---------- RECORDED DATA ----------
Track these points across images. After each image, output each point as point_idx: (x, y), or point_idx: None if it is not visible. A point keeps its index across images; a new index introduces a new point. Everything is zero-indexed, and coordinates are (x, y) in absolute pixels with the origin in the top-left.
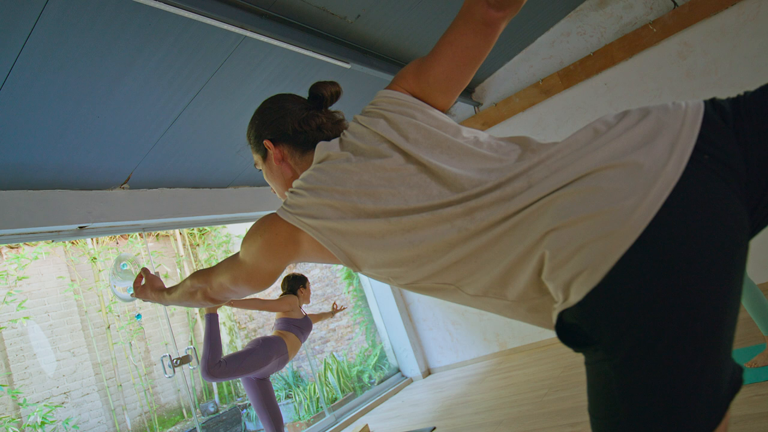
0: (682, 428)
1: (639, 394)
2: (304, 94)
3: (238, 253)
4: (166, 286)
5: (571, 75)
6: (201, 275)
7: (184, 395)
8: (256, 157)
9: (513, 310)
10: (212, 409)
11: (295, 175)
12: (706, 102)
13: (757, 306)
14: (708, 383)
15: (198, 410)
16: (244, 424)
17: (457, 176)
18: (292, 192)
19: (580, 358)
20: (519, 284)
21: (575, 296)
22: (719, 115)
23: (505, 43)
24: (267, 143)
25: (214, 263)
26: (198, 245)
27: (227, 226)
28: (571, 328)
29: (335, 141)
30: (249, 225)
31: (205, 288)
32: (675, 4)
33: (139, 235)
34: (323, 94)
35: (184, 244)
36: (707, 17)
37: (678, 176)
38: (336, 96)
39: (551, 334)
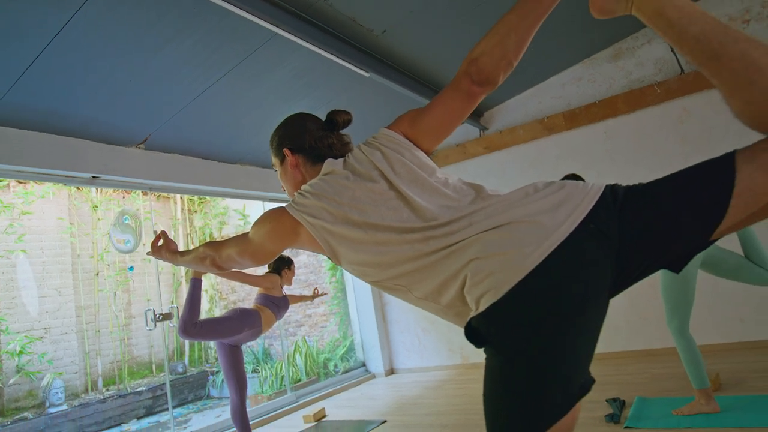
0: (538, 409)
1: (513, 382)
2: (320, 92)
3: (247, 232)
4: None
5: (575, 117)
6: (213, 245)
7: (157, 351)
8: (275, 160)
9: (445, 313)
10: (181, 370)
11: (304, 180)
12: (608, 186)
13: (692, 362)
14: (561, 382)
15: (168, 368)
16: (209, 389)
17: (424, 208)
18: (300, 193)
19: None
20: (449, 294)
21: (481, 308)
22: (612, 198)
23: (520, 77)
24: (286, 151)
25: (208, 231)
26: (196, 212)
27: (227, 199)
28: (475, 331)
29: (340, 160)
30: (248, 201)
31: (214, 256)
32: (682, 70)
33: (143, 193)
34: (337, 120)
35: (182, 209)
36: (709, 88)
37: (565, 236)
38: (347, 123)
39: None
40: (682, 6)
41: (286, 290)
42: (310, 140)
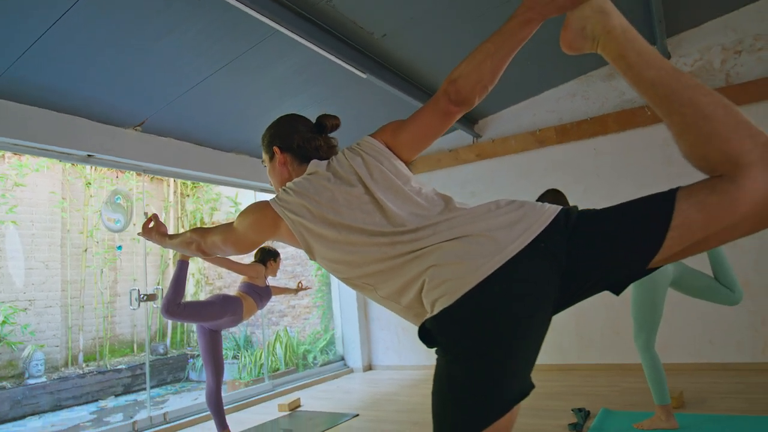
0: (478, 408)
1: (457, 382)
2: (318, 90)
3: (232, 222)
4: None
5: (566, 132)
6: (200, 231)
7: (140, 331)
8: (265, 156)
9: (405, 313)
10: (162, 351)
11: (290, 177)
12: (563, 209)
13: (655, 378)
14: (500, 385)
15: (149, 348)
16: (188, 372)
17: (395, 214)
18: (284, 190)
19: None
20: (409, 296)
21: (435, 311)
22: (565, 221)
23: (516, 89)
24: (276, 149)
25: (199, 216)
26: (188, 196)
27: (220, 186)
28: (428, 332)
29: (325, 162)
30: (240, 190)
31: (200, 242)
32: None
33: (137, 174)
34: (326, 124)
35: (175, 192)
36: None
37: (516, 252)
38: (335, 127)
39: None
40: (642, 51)
41: (271, 281)
42: (298, 140)
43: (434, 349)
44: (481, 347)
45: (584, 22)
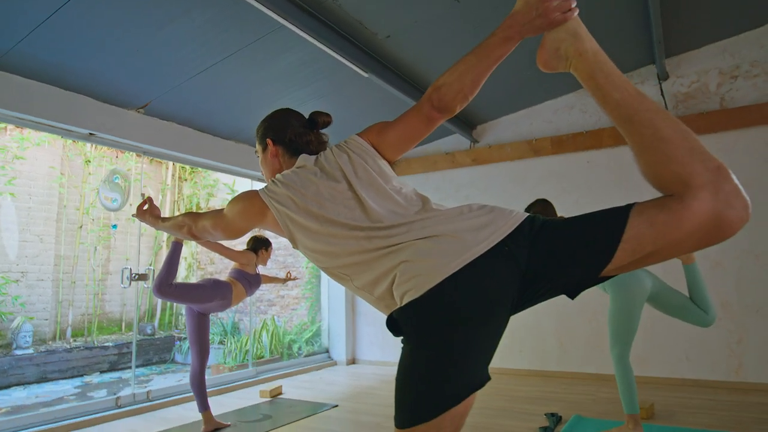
0: (435, 394)
1: (418, 369)
2: (321, 85)
3: (223, 208)
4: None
5: (562, 143)
6: (191, 215)
7: (129, 310)
8: (258, 147)
9: (377, 304)
10: (149, 331)
11: (281, 169)
12: (529, 216)
13: (626, 388)
14: (458, 375)
15: (137, 328)
16: (174, 354)
17: (374, 210)
18: (273, 181)
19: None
20: (381, 288)
21: (403, 302)
22: (529, 228)
23: (515, 97)
24: (269, 141)
25: (195, 201)
26: (186, 180)
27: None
28: (395, 321)
29: (313, 157)
30: (238, 177)
31: (191, 225)
32: None
33: (137, 155)
34: (318, 121)
35: (173, 175)
36: None
37: (481, 253)
38: (326, 124)
39: None
40: (609, 74)
41: (261, 270)
42: (291, 134)
43: (401, 339)
44: (442, 338)
45: (559, 43)
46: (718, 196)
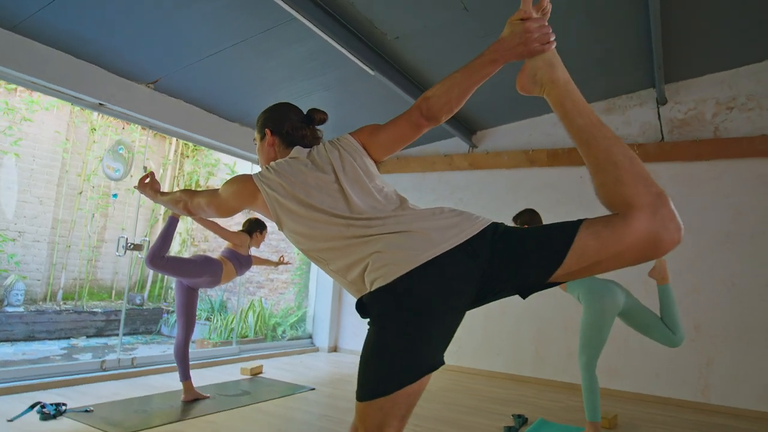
0: (394, 372)
1: (380, 348)
2: (328, 78)
3: (218, 188)
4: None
5: (557, 157)
6: (188, 192)
7: (120, 279)
8: (257, 135)
9: (349, 288)
10: (138, 302)
11: (275, 157)
12: (494, 223)
13: (590, 396)
14: (415, 356)
15: (127, 297)
16: (161, 326)
17: (355, 203)
18: (267, 168)
19: (449, 383)
20: (354, 273)
21: (372, 288)
22: (492, 232)
23: (517, 107)
24: (267, 131)
25: (195, 178)
26: (188, 157)
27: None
28: (363, 305)
29: (306, 150)
30: (238, 159)
31: (187, 201)
32: (662, 137)
33: (142, 128)
34: (314, 117)
35: (176, 151)
36: (681, 160)
37: (445, 250)
38: (322, 122)
39: (446, 357)
40: (576, 102)
41: (255, 252)
42: (288, 127)
43: (367, 321)
44: (404, 322)
45: (536, 70)
46: (655, 218)
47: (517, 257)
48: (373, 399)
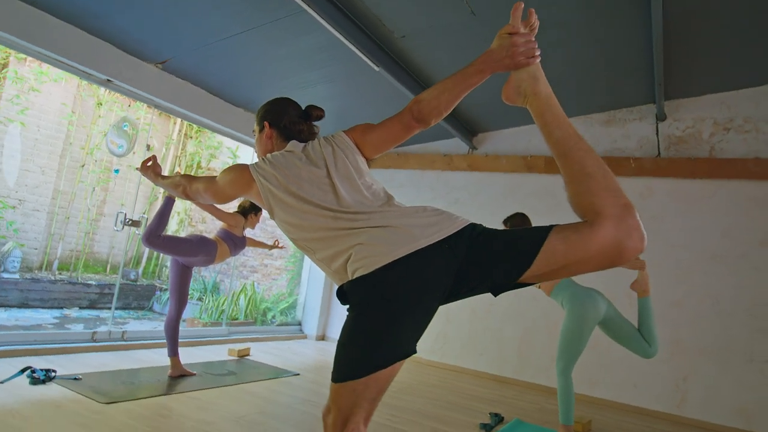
0: (369, 354)
1: (358, 332)
2: (334, 70)
3: (216, 176)
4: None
5: (554, 165)
6: (188, 177)
7: (116, 253)
8: (256, 127)
9: (332, 276)
10: (132, 277)
11: (272, 150)
12: (472, 223)
13: (565, 400)
14: (388, 343)
15: (122, 271)
16: (153, 303)
17: (344, 198)
18: (263, 159)
19: (434, 379)
20: (338, 263)
21: (353, 277)
22: (470, 232)
23: (519, 112)
24: (266, 123)
25: (197, 159)
26: (191, 138)
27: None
28: (344, 292)
29: (302, 144)
30: (241, 144)
31: (186, 186)
32: (659, 154)
33: (148, 106)
34: (311, 114)
35: (179, 131)
36: (676, 177)
37: (423, 246)
38: (318, 118)
39: (431, 354)
40: (556, 114)
41: (250, 234)
42: (286, 121)
43: (347, 308)
44: (380, 310)
45: (520, 82)
46: (620, 227)
47: (490, 256)
48: (346, 381)
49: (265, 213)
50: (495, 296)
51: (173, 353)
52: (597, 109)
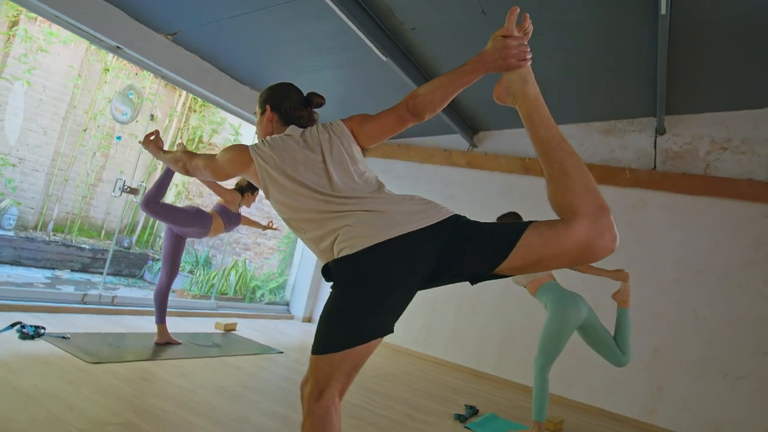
0: (349, 329)
1: (339, 308)
2: (344, 57)
3: (215, 154)
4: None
5: None
6: (188, 154)
7: (112, 220)
8: (258, 110)
9: (319, 255)
10: (126, 244)
11: (272, 133)
12: (456, 214)
13: (539, 397)
14: (368, 320)
15: (116, 238)
16: (145, 271)
17: (336, 182)
18: (262, 141)
19: (416, 369)
20: (325, 243)
21: (339, 256)
22: (453, 222)
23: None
----------
- ABOUT THIS EXERCISE -
A verbatim copy of the data, free of pictures, is the expected answer.

- SOLUTION -
Track these points across images. After each image, output each point as point_idx: (x, y), or point_idx: None if it is not visible. A point keeps its index across images; a new index introduces a new point. Everything is zero-indexed, and coordinates are (x, y) in absolute pixels with the origin in the top-left.
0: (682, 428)
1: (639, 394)
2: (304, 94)
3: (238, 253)
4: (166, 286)
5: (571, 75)
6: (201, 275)
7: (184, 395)
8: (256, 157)
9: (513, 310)
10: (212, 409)
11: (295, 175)
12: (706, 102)
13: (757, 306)
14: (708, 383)
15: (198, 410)
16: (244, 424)
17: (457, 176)
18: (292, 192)
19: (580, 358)
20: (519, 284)
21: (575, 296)
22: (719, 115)
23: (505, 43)
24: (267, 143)
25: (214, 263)
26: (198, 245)
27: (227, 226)
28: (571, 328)
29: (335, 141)
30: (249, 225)
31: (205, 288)
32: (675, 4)
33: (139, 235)
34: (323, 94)
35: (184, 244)
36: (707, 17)
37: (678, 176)
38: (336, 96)
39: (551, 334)
0: (538, 409)
1: (513, 382)
2: (320, 92)
3: (247, 232)
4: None
5: (575, 117)
6: (213, 245)
7: (157, 351)
8: (275, 160)
9: (445, 313)
10: (181, 370)
11: (304, 180)
12: (608, 186)
13: (692, 362)
14: (561, 382)
15: (168, 368)
16: (209, 389)
17: (424, 208)
18: (300, 193)
19: None
20: (449, 294)
21: (481, 308)
22: (612, 198)
23: (520, 77)
24: (286, 151)
25: (208, 231)
26: (196, 212)
27: (227, 199)
28: (475, 331)
29: (340, 160)
30: (248, 201)
31: (214, 256)
32: (682, 70)
33: (143, 193)
34: (337, 120)
35: (182, 209)
36: (709, 88)
37: (565, 236)
38: (347, 123)
39: None
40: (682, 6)
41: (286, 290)
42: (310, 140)
0: (478, 408)
1: (457, 382)
2: (318, 90)
3: (232, 222)
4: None
5: (566, 132)
6: (200, 231)
7: (140, 331)
8: (265, 156)
9: (405, 313)
10: (162, 351)
11: (290, 177)
12: (563, 209)
13: (655, 378)
14: (500, 385)
15: (149, 348)
16: (188, 372)
17: (395, 214)
18: (284, 190)
19: None
20: (409, 296)
21: (435, 311)
22: (565, 221)
23: (516, 89)
24: (276, 149)
25: (199, 216)
26: (188, 196)
27: (220, 186)
28: (428, 332)
29: (325, 162)
30: (240, 190)
31: (200, 242)
32: None
33: (137, 174)
34: (326, 124)
35: (175, 192)
36: None
37: (516, 252)
38: (335, 127)
39: None
40: (642, 51)
41: (271, 281)
42: (298, 140)
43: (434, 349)
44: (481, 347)
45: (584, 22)
0: (435, 394)
1: (418, 369)
2: (321, 85)
3: (223, 208)
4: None
5: (562, 143)
6: (191, 215)
7: (129, 310)
8: (258, 147)
9: (377, 304)
10: (149, 331)
11: (281, 169)
12: (529, 216)
13: (626, 388)
14: (458, 375)
15: (137, 328)
16: (174, 354)
17: (374, 210)
18: (273, 181)
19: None
20: (381, 288)
21: (403, 302)
22: (529, 228)
23: (515, 97)
24: (269, 141)
25: (195, 201)
26: (186, 180)
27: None
28: (395, 321)
29: (313, 157)
30: (238, 177)
31: (191, 225)
32: None
33: (137, 155)
34: (318, 121)
35: (173, 175)
36: None
37: (481, 253)
38: (326, 124)
39: None
40: (609, 74)
41: (261, 270)
42: (291, 134)
43: (401, 339)
44: (442, 338)
45: (559, 43)
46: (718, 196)
0: (394, 372)
1: (380, 348)
2: (328, 78)
3: (218, 188)
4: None
5: (557, 157)
6: (188, 192)
7: (120, 279)
8: (257, 135)
9: (349, 288)
10: (138, 302)
11: (275, 157)
12: (494, 223)
13: (590, 396)
14: (415, 356)
15: (127, 297)
16: (161, 326)
17: (355, 203)
18: (267, 168)
19: (449, 383)
20: (354, 273)
21: (372, 288)
22: (492, 232)
23: (517, 107)
24: (267, 131)
25: (195, 178)
26: (188, 157)
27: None
28: (363, 305)
29: (306, 150)
30: (238, 159)
31: (187, 201)
32: (662, 137)
33: (142, 128)
34: (314, 117)
35: (176, 151)
36: (681, 160)
37: (445, 250)
38: (322, 122)
39: (446, 357)
40: (576, 102)
41: (255, 252)
42: (288, 127)
43: (367, 321)
44: (404, 322)
45: (536, 70)
46: (655, 218)
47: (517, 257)
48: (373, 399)
0: (369, 354)
1: (358, 332)
2: (334, 70)
3: (216, 176)
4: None
5: (554, 165)
6: (188, 177)
7: (116, 253)
8: (256, 127)
9: (332, 276)
10: (132, 277)
11: (272, 150)
12: (472, 223)
13: (565, 400)
14: (388, 343)
15: (122, 271)
16: (153, 303)
17: (344, 198)
18: (263, 159)
19: (434, 379)
20: (338, 263)
21: (353, 277)
22: (470, 232)
23: (519, 112)
24: (266, 123)
25: (197, 159)
26: (191, 138)
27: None
28: (344, 292)
29: (302, 144)
30: (241, 144)
31: (186, 186)
32: (659, 154)
33: (148, 106)
34: (311, 114)
35: (179, 131)
36: (676, 177)
37: (423, 246)
38: (318, 118)
39: (431, 354)
40: (556, 114)
41: (250, 234)
42: (286, 121)
43: (347, 308)
44: (380, 310)
45: (520, 82)
46: (620, 227)
47: (490, 256)
48: (346, 381)
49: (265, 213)
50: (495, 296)
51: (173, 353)
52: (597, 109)
0: (349, 329)
1: (339, 308)
2: (344, 57)
3: (215, 154)
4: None
5: None
6: (188, 154)
7: (112, 220)
8: (258, 110)
9: (319, 255)
10: (126, 244)
11: (272, 133)
12: (456, 214)
13: (539, 397)
14: (368, 320)
15: (116, 238)
16: (145, 271)
17: (336, 182)
18: (262, 141)
19: (416, 369)
20: (325, 243)
21: (339, 256)
22: (453, 222)
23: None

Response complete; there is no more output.